As the comments state, morphisms do not act on elements; they are abstract arrows with abstract composition rules. If you don't require associativity, you could have scary one-object categories modelled on algebraic structures such as loops or even magmada (with identity), which makes things much harder to deal with, as dropping associativity makes arbitrary composition difficult (once again stated in the comments).

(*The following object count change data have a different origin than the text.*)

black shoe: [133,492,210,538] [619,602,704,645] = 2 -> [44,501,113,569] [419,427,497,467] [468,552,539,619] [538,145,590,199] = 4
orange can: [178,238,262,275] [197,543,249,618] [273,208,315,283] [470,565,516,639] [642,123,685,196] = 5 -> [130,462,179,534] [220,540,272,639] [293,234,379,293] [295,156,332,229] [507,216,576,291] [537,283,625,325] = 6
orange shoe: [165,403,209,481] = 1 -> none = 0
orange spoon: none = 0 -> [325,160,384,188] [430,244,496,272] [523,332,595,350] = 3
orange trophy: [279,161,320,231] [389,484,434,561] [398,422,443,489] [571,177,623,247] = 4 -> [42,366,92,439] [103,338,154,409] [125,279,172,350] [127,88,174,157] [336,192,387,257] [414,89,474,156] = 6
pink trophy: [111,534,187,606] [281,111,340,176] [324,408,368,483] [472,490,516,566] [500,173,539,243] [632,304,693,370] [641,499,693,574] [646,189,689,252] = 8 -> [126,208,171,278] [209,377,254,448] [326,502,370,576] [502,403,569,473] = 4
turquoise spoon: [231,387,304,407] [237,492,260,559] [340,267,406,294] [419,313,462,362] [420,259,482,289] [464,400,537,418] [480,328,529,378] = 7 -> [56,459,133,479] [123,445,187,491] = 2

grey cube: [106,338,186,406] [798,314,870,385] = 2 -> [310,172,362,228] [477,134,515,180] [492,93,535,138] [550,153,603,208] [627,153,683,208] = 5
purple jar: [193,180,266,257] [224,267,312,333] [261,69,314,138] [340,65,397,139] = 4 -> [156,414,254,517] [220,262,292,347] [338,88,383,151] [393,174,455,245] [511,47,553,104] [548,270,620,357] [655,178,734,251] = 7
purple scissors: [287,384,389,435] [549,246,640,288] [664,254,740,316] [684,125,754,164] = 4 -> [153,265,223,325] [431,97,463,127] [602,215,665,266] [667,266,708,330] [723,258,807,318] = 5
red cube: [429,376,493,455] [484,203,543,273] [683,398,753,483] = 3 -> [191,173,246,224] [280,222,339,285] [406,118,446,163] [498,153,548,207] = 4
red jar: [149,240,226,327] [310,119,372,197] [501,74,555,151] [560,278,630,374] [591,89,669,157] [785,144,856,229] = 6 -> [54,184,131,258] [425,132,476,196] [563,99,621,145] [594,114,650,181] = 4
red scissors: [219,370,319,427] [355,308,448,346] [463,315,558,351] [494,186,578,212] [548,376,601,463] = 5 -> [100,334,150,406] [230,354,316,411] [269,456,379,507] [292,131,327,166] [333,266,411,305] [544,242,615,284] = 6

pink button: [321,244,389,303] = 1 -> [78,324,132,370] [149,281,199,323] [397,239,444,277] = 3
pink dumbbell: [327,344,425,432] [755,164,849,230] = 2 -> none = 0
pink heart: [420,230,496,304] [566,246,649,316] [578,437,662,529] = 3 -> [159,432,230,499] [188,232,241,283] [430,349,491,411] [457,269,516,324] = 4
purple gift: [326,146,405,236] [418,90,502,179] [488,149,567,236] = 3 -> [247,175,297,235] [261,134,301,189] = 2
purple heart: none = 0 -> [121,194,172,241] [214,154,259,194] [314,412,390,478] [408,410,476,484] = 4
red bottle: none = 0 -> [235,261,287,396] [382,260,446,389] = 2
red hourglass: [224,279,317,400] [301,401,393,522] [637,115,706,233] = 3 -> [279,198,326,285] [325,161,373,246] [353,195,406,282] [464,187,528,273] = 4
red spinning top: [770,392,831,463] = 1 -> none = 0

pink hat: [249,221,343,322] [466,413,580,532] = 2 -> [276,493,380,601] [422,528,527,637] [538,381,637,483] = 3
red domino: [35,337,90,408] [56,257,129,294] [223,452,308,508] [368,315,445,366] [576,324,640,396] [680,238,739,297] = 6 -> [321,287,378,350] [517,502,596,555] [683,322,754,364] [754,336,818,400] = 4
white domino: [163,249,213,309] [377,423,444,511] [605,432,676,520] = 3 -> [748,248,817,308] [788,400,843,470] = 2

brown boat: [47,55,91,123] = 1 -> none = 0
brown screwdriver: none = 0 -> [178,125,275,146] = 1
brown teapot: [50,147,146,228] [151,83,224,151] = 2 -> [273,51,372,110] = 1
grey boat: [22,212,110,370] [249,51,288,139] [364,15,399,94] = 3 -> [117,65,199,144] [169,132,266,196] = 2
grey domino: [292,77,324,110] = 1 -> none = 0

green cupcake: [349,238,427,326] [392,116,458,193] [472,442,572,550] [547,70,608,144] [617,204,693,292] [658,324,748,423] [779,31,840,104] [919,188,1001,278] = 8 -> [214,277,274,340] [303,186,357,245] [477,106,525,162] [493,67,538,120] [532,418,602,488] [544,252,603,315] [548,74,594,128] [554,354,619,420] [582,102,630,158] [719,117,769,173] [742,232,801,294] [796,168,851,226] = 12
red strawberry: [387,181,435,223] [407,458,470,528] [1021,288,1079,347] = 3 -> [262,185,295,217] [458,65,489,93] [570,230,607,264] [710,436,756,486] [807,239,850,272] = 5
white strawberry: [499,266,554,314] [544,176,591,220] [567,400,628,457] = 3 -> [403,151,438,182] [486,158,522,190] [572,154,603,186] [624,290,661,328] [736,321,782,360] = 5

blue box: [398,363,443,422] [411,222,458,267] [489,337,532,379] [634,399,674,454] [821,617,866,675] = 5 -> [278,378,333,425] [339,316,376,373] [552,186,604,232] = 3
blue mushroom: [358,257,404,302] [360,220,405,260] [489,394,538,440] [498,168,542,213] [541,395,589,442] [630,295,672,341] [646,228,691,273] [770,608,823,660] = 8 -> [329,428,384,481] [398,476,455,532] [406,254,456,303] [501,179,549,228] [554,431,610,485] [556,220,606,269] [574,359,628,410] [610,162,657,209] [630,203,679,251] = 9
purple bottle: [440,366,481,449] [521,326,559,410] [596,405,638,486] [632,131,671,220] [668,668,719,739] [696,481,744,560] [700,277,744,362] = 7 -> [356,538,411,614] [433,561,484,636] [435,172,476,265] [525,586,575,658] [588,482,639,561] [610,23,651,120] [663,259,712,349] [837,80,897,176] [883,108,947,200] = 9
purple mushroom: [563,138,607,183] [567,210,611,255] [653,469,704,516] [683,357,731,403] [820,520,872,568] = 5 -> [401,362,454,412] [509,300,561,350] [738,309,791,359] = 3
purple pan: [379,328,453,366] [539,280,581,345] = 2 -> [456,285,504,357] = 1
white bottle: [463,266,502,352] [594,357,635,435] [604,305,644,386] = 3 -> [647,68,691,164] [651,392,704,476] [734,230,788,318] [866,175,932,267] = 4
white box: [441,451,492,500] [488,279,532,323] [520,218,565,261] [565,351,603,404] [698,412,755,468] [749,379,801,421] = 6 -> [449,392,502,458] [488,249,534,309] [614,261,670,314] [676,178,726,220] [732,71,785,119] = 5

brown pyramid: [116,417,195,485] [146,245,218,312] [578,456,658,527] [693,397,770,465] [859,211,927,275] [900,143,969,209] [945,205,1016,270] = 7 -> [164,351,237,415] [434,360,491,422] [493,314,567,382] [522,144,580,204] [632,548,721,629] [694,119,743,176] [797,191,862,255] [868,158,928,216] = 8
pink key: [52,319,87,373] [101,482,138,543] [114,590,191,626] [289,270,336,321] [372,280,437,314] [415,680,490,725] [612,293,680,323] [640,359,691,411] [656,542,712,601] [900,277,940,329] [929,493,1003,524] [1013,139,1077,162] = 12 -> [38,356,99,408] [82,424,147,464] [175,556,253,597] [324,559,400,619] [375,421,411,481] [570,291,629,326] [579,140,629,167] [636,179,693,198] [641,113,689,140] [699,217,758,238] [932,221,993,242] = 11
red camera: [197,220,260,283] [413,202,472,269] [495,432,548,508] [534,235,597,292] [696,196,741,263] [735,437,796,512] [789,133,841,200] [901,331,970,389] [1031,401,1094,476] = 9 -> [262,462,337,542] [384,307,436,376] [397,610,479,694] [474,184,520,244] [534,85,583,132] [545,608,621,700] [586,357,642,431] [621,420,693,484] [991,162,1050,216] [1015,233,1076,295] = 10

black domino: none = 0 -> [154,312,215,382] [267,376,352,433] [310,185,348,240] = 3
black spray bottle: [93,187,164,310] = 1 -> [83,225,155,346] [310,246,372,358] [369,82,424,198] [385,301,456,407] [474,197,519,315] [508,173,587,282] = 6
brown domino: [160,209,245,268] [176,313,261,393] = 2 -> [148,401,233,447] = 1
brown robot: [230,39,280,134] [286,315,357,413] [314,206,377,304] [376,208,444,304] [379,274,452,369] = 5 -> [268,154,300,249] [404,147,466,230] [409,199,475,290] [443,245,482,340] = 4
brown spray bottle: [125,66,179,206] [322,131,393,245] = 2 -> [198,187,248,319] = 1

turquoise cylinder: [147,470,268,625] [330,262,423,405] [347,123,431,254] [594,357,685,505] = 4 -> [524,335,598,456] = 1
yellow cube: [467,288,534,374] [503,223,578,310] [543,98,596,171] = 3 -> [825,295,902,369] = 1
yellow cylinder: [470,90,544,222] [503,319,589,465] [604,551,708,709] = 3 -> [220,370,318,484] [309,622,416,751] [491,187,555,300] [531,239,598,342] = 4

Consider the "category" which has four objects $x_1$, $x_2$, $x_3$, $x_4$, in which
$\hom(x_i,x_i)$ has exactly one element for each $i\in\{1,2,3,4\}$, the identity of $x_i$;
$\hom(x_i,x_j)$ is empty if $i>j$;
$\hom(x_1,x_2)=\{\alpha\}$, $\hom(x_2,x_3)=\{\beta\}$, $\hom(x_3,x_4)=\{\gamma\}$, $\hom(x_1,x_3)=\{\delta\}$, $\hom(x_2,x_4)=\{\eta\}$ and $\hom(x_1,x_4)=\{\xi,\zeta\}$;
composition is defined so that the identites act as identities, $\beta\circ\alpha=\delta$, $\gamma\circ\beta=\eta$, $\eta\circ\alpha=\xi$ and $\gamma\circ\delta=\zeta$.
You can easily check that composition in this "category" is not associative.